Interactive Whiteboard

Introduction

Interactive Whiteboards

An interactive whiteboard (IWB) is a large interactive display board shaped like a whiteboard for use in classrooms as a modern replacement to the traditional whiteboard used by teachers. It can be a standalone touchscreen computer used to perform tasks and operations on its own, or it can be a connectable piece of equipment used as a touchpad to control computers from a projector. The first interactive whiteboards were created for use in the workplace.

Interactive whiteboards fall into the category of Educational technology or EdTech for short alongside technologies such as Top rated LMS platforms for small businesses in Australia and internationally

A device driver is usually installed on the computer to which the whiteboard is connected so that it can function as a Human Input Device (HID), similar to a mouse or other type of hardware like a USB dock.
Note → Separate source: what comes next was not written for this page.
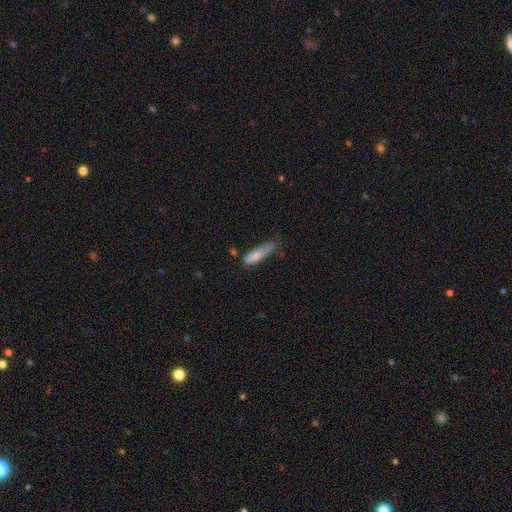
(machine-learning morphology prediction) type=smooth (79%); roundness=cigar-shaped (71%); merging=none (42%).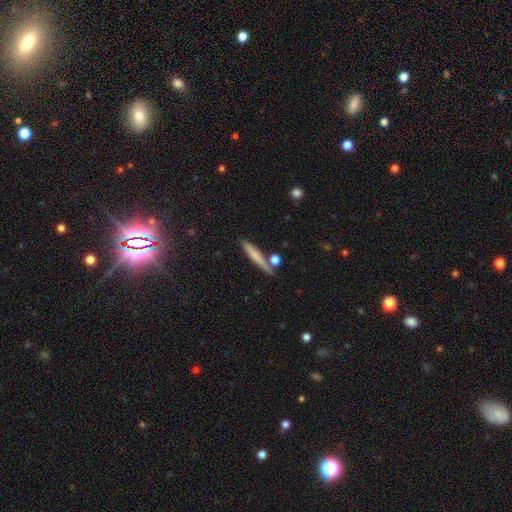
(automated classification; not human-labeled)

The majority of IWBs come with software that includes tools and features that are specifically designed to maximize interaction opportunities.


Common use cases in the classroom

interactive-whiteboard-demo
Source: Intel Australia

Running software and presentations from a computer

When a computer connects up to an interactive whiteboard different programs can be shown to students such as websites in a browser or online apps that are interactive and can be used with a stylus or touch screen to get students involved in the different activities.

Other software like presentations or image slideshows can also be shown through the whiteboards in the same way a projector is used with a computer.

Using software on the connected computer that allows presenters to poll the classroom or administer quizzes, as well as capture feedback on the whiteboard

Different applications can be utilized to display polls or quizzes with educational content that can be interacted by touching the whiteboard by students allowing them to be more engaged in the school work.

Benefits of the technology

Interactive whiteboard at CeBIT 2007

Interactive whiteboards can have a number of benefits to schools and educational organizations including the following:

Improved collaboration & interactivity

These units provide teachers with a better way of interacting with their students whilst explaining concepts and can show them live in the process.

This is extended by functionality for circling, highlighting, or displaying other types of interactive content on the screen which gives more context that is great for visual learners. Lastly, the technology also gets the students involved helping their retention of the content being taught as they get to be a part of it rather than just listen to the teacher.

Ideal for discussion-based learning

In different aspects of  academia, interactive whiteboards can help to improve more focused group discussions. Teachers, for example, can encourage more in-depth discussions by dividing a class into groups, each with an interactive whiteboard to view, create, or share digital content and compare their notes with everyone or save digitally and review later on.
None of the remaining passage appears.